Taylor, who turns 54 this month, found her calling by happenstance. In 1990, her husband relocated to South Florida for work and she needed a job, so she answered an ad. She didn’t even know what a business manager was — she’d been an accountant at mega firm Arthur Andersen — when she joined a management firm called Davimos, where she worked with Uptown Records and met Sean “Diddy” Combs (then an intern at the label, now her longtime client). “I was too dumb to know that women weren’t business managers,” she says. “I always just kept my head down and worked hard.”
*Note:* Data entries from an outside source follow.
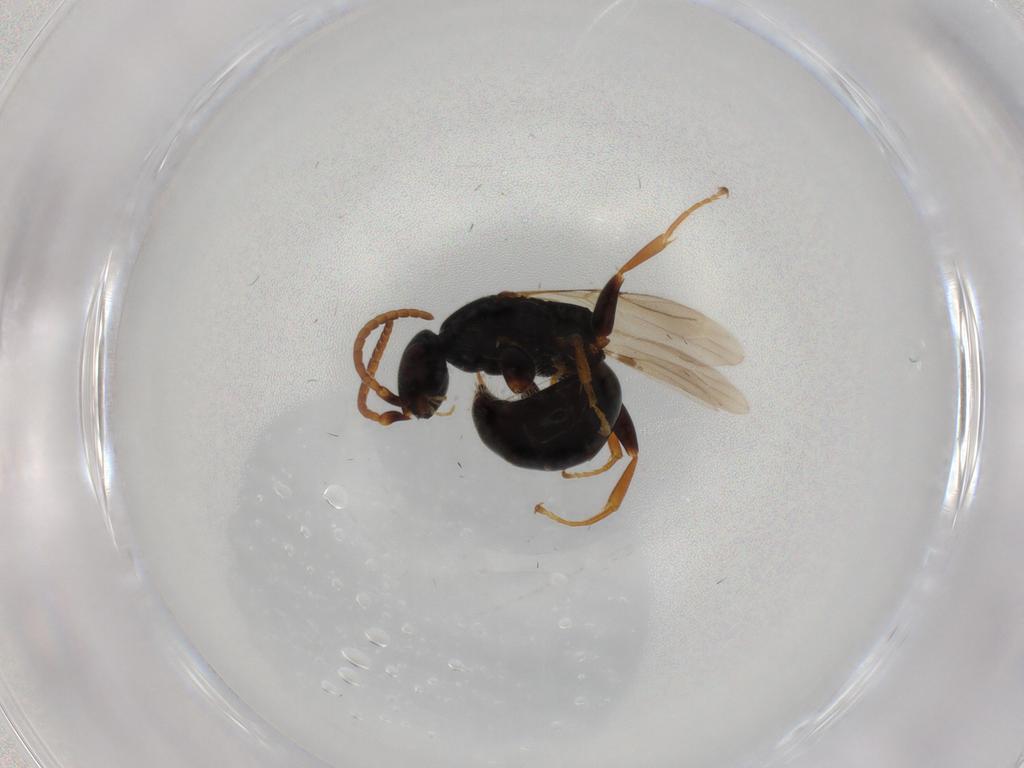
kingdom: Animalia
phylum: Arthropoda
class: Insecta
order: Hymenoptera
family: Bethylidae
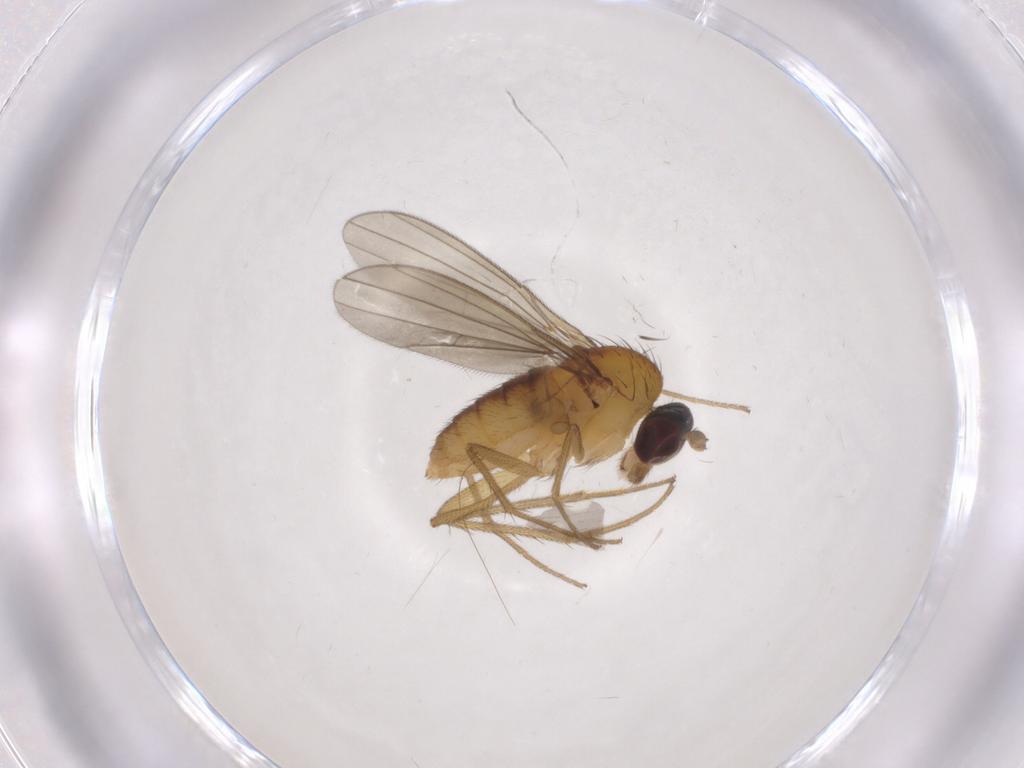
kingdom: Animalia
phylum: Arthropoda
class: Insecta
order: Diptera
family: Dolichopodidae
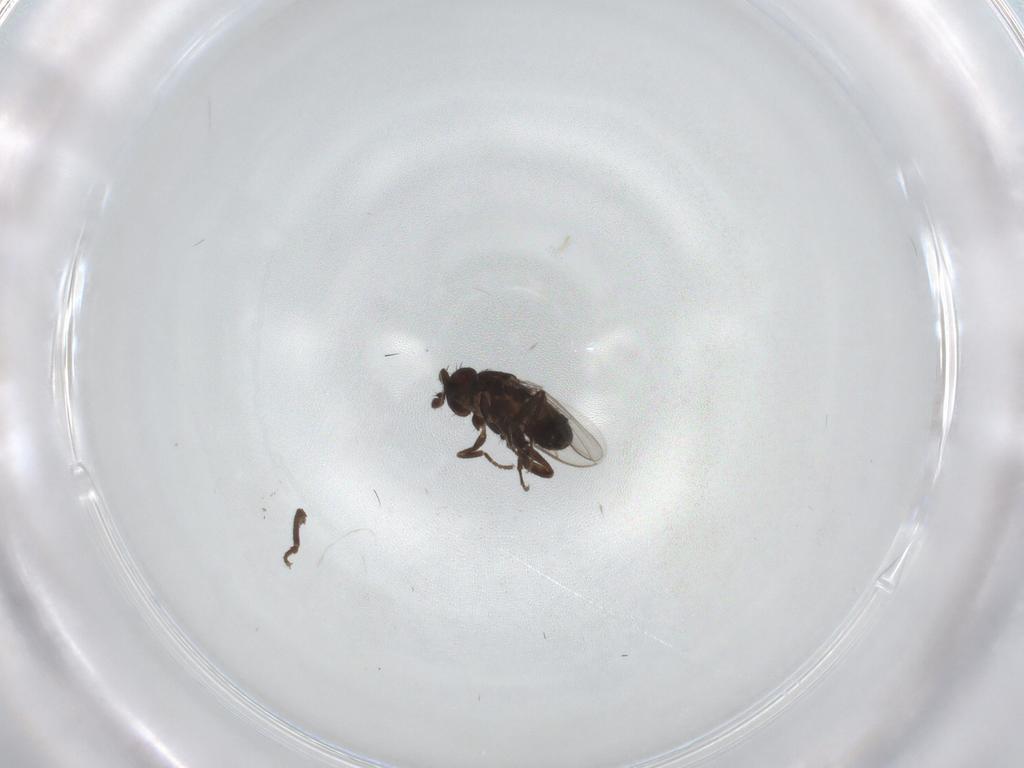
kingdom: Animalia
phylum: Arthropoda
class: Insecta
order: Diptera
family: Sphaeroceridae
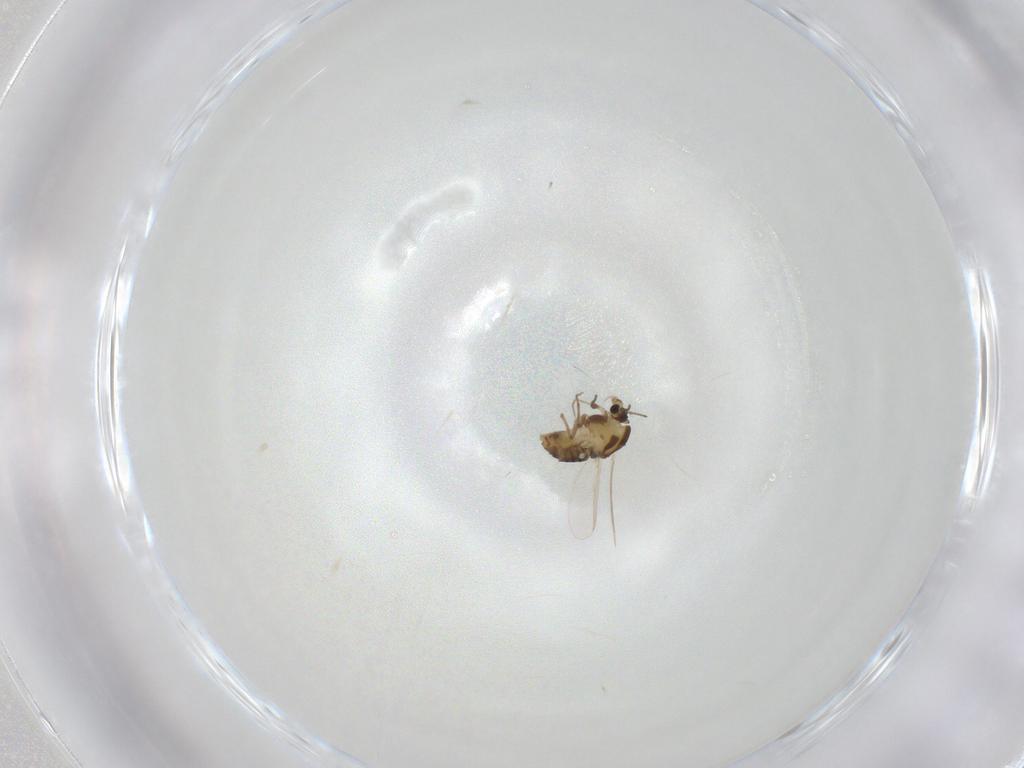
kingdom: Animalia
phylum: Arthropoda
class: Insecta
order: Diptera
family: Chironomidae
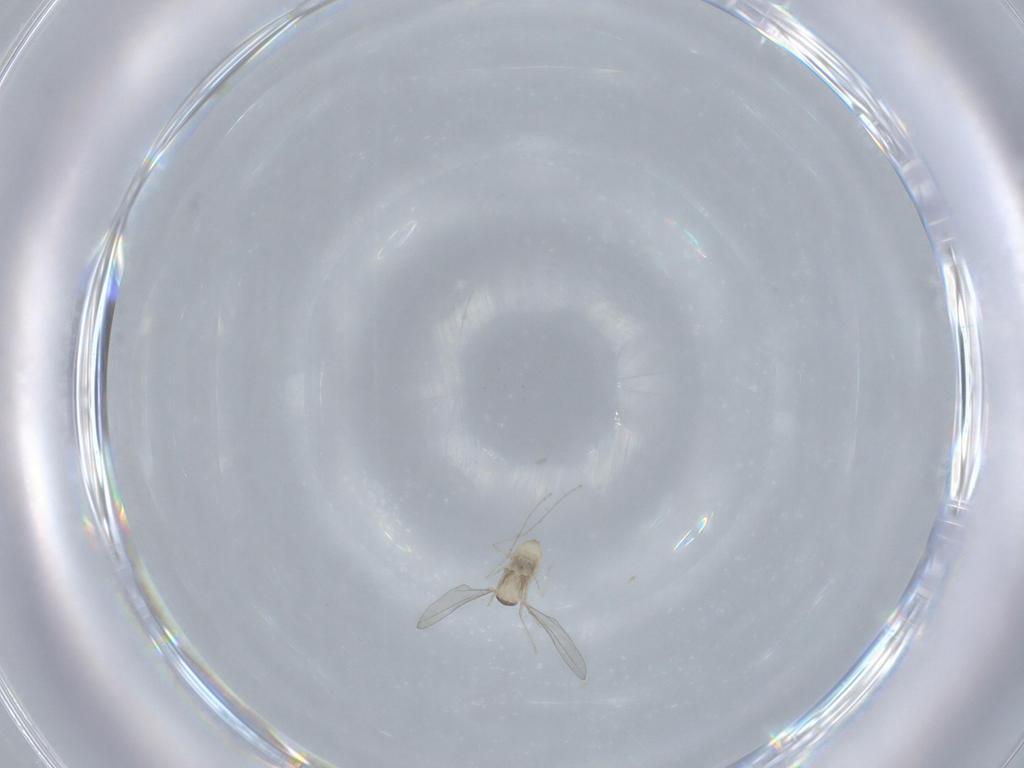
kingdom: Animalia
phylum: Arthropoda
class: Insecta
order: Diptera
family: Cecidomyiidae
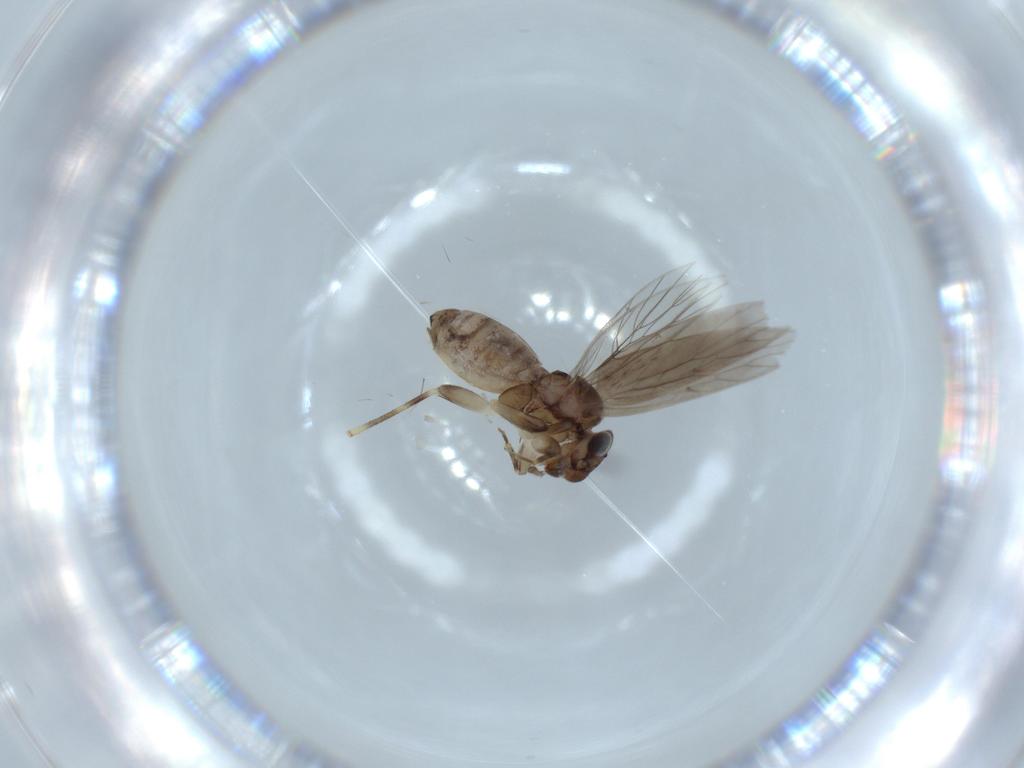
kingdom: Animalia
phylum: Arthropoda
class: Insecta
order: Psocodea
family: Lepidopsocidae
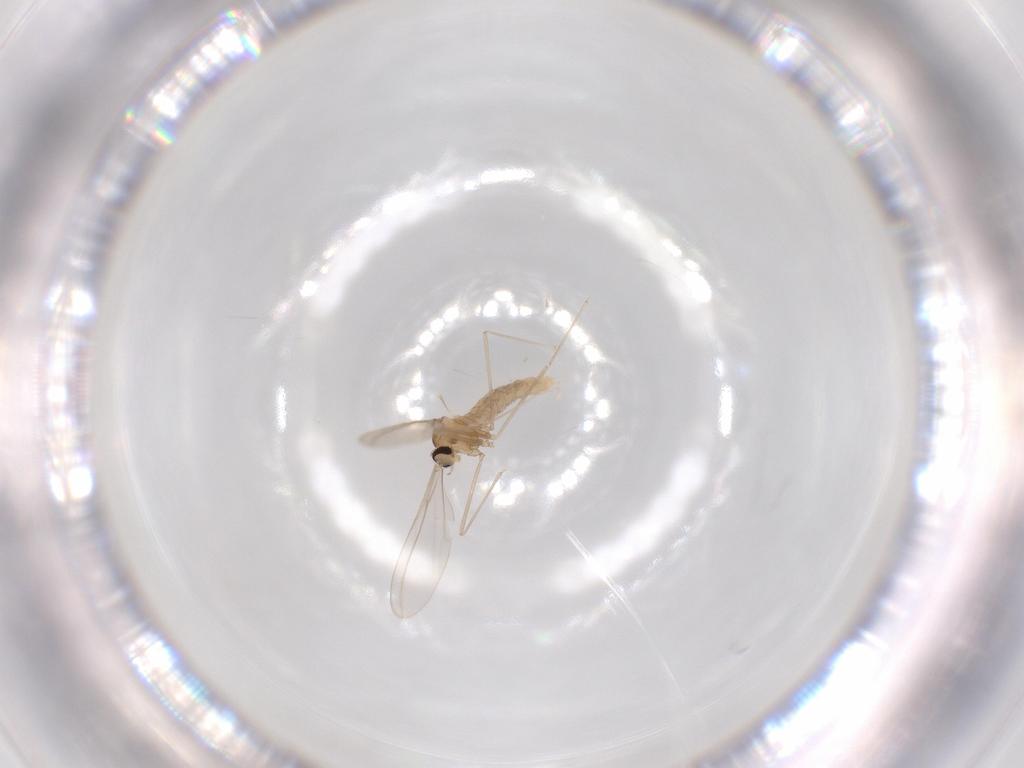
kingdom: Animalia
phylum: Arthropoda
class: Insecta
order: Diptera
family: Sciaridae
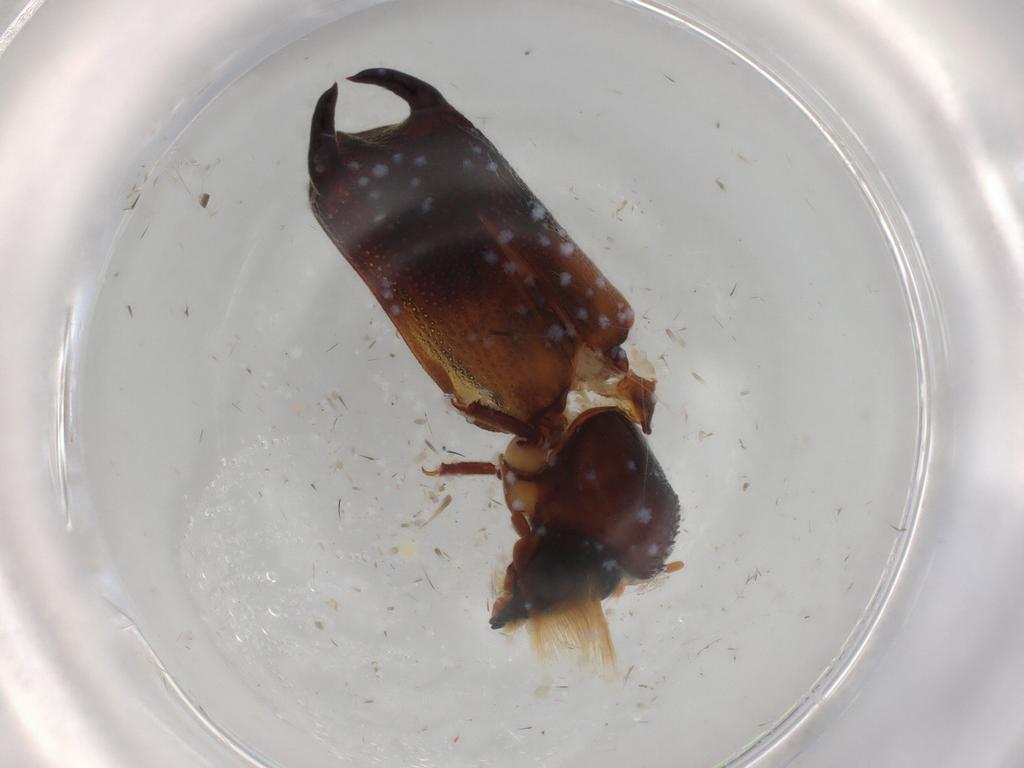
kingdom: Animalia
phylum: Arthropoda
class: Insecta
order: Coleoptera
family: Bostrichidae
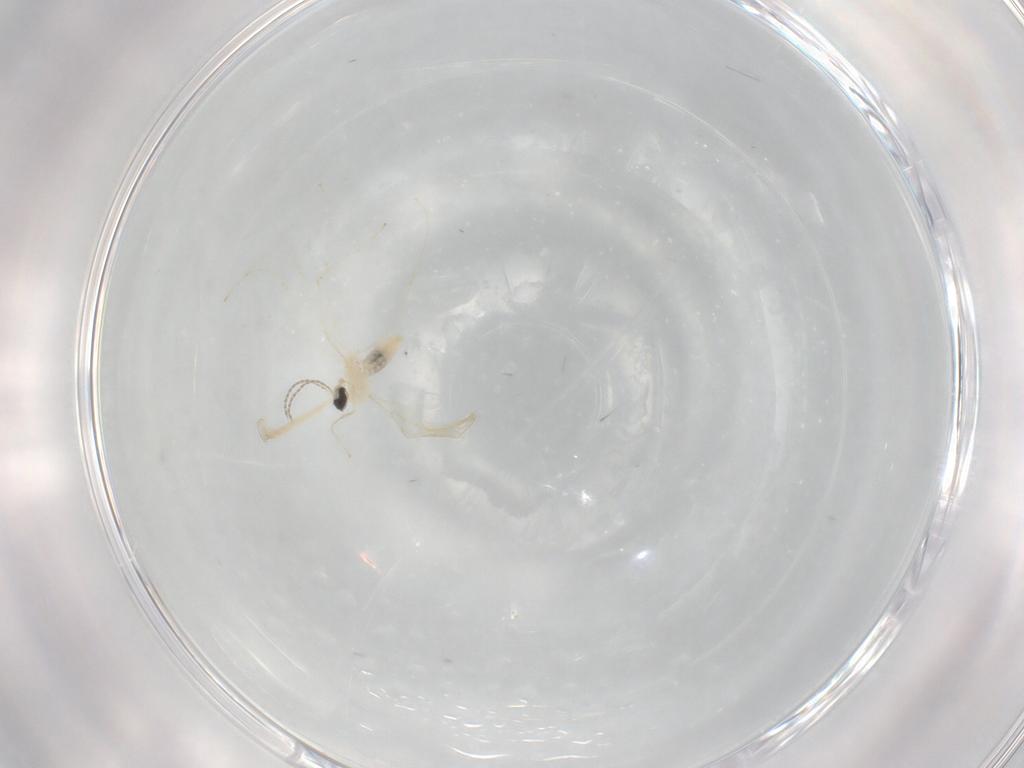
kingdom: Animalia
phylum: Arthropoda
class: Insecta
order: Diptera
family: Cecidomyiidae
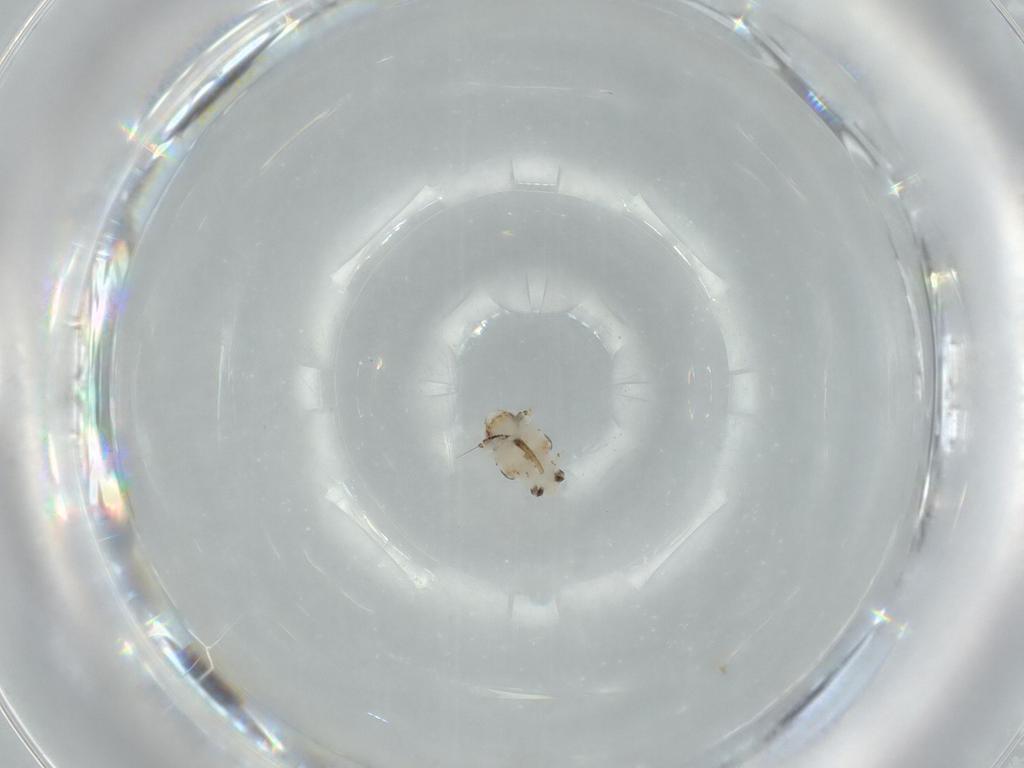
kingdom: Animalia
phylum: Arthropoda
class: Insecta
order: Hemiptera
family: Nogodinidae
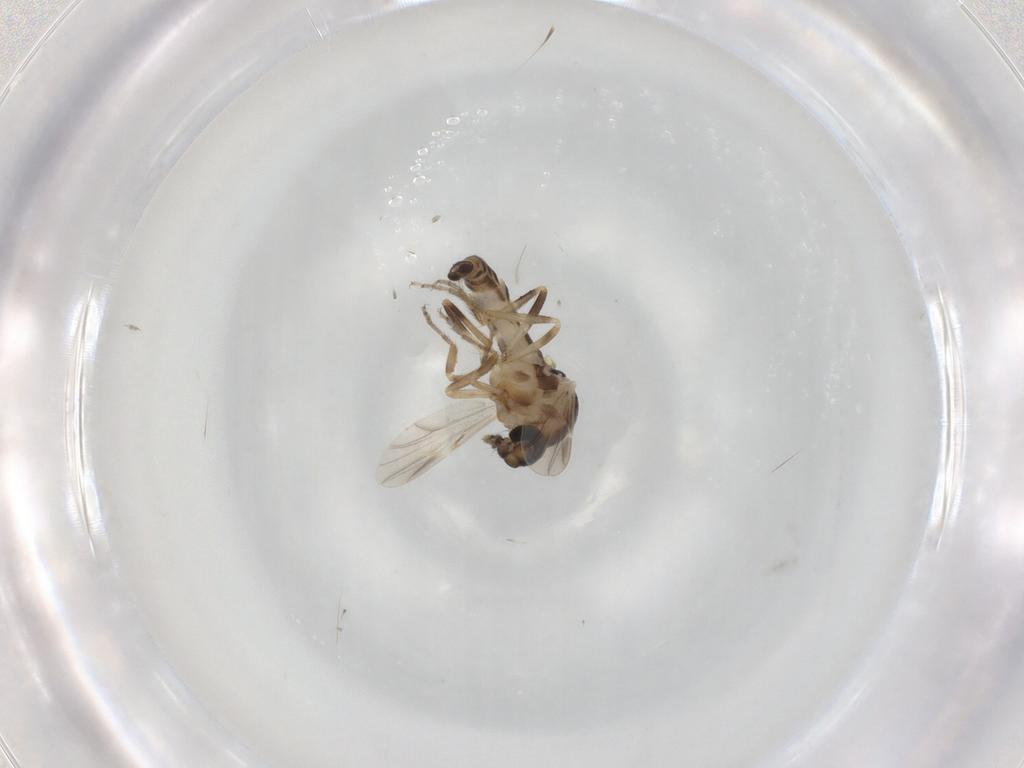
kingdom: Animalia
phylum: Arthropoda
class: Insecta
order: Diptera
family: Ceratopogonidae
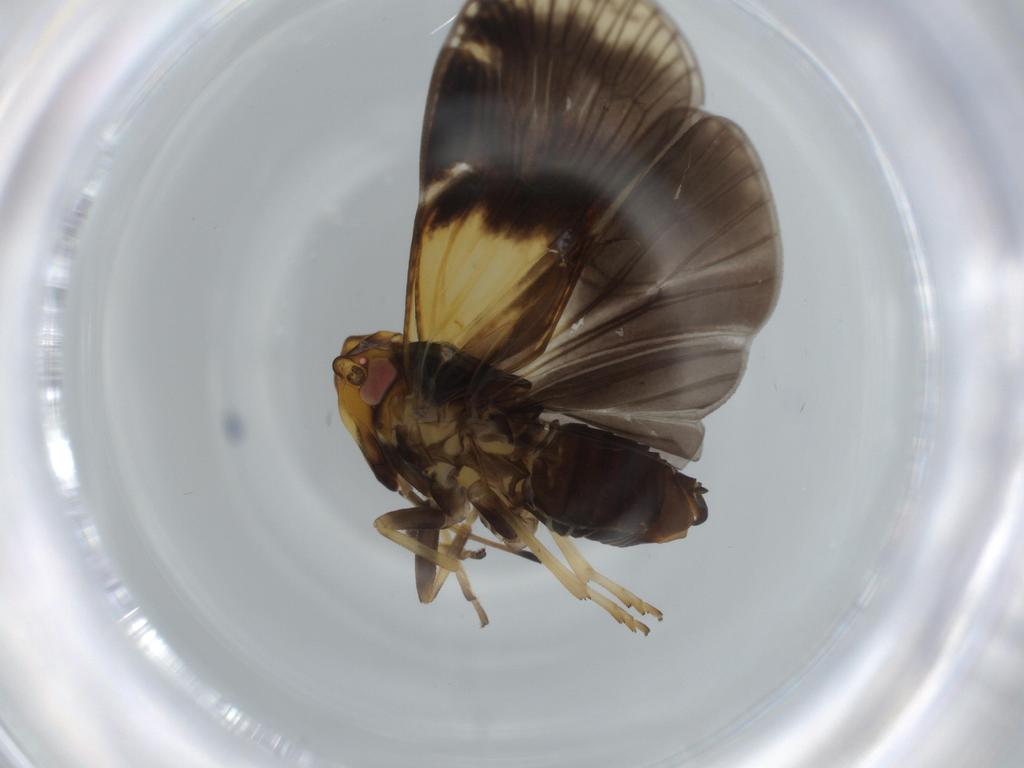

She launched Tri Star Sports & Entertainment Group in 1992 and reinvested the money she made from clients — including her cut of boxer Michael Moorer’s purses for fighting Evander Holyfield and George Foreman — back into her business. Now, 27 years later, she’s running one of the top firms in the entertainment industry, with a staff of 154 (it’s 70 percent female), offices in Nashville and L.A. and clients like Britney Spears, Florida Georgia Line, Reba McEntire, Jason Derulo, Priyanka Chopra Jonas, Mary J. Blige and Aerosmith frontman Steven Tyler.
“I love the opportunities that a lot of great people have afforded me,” says Taylor, crediting a long list of mentors and friends for helping her along the way, including late music exec Mercyline “Mike” Bernardo, music power lawyers Don Passman and Aaron Rosenberg, Live Nation CEO Michael Rapino, mogul Irving Azoff and Endeavor executive chairman Patrick Whitesell.
“She’s had great strategy, and it’s created a great culture for people to work in,” says Whitesell. “And her clients know she will fight ferociously for them.” Adds Passman, “Lou has the ability to make finances understandable to people who don’t really want to know about it.”
Rosenberg says Taylor is “exceptional for many, many reasons,” including that she takes a holistic approach to her job and is “redefining what business management means in the 21st Century.”
Florida Georgia Line duo Tyler Hubbard and Brian Kelley say in addition to being their money manager she’s also a mentor and friend who pours her heart and soul into her clients. “Lou is a true inspiration on so many levels,” they tell THR. “We have no idea how she does everything she does.”
When she’s not helping a client change the cultural landscape (like Spears’ reinvention of the Las Vegas residency), sort out postmortem rights (Prince’s estate) or open a creative compound (like FGL’s Meet and Greet, which she describes as Cheers with lavender coffee instead of alcohol), Taylor is supporting the school she and her husband opened in Haiti and preparing for the launch of a mysterious “disrupter technology” she’s developing: “I work my ass off 24/7.”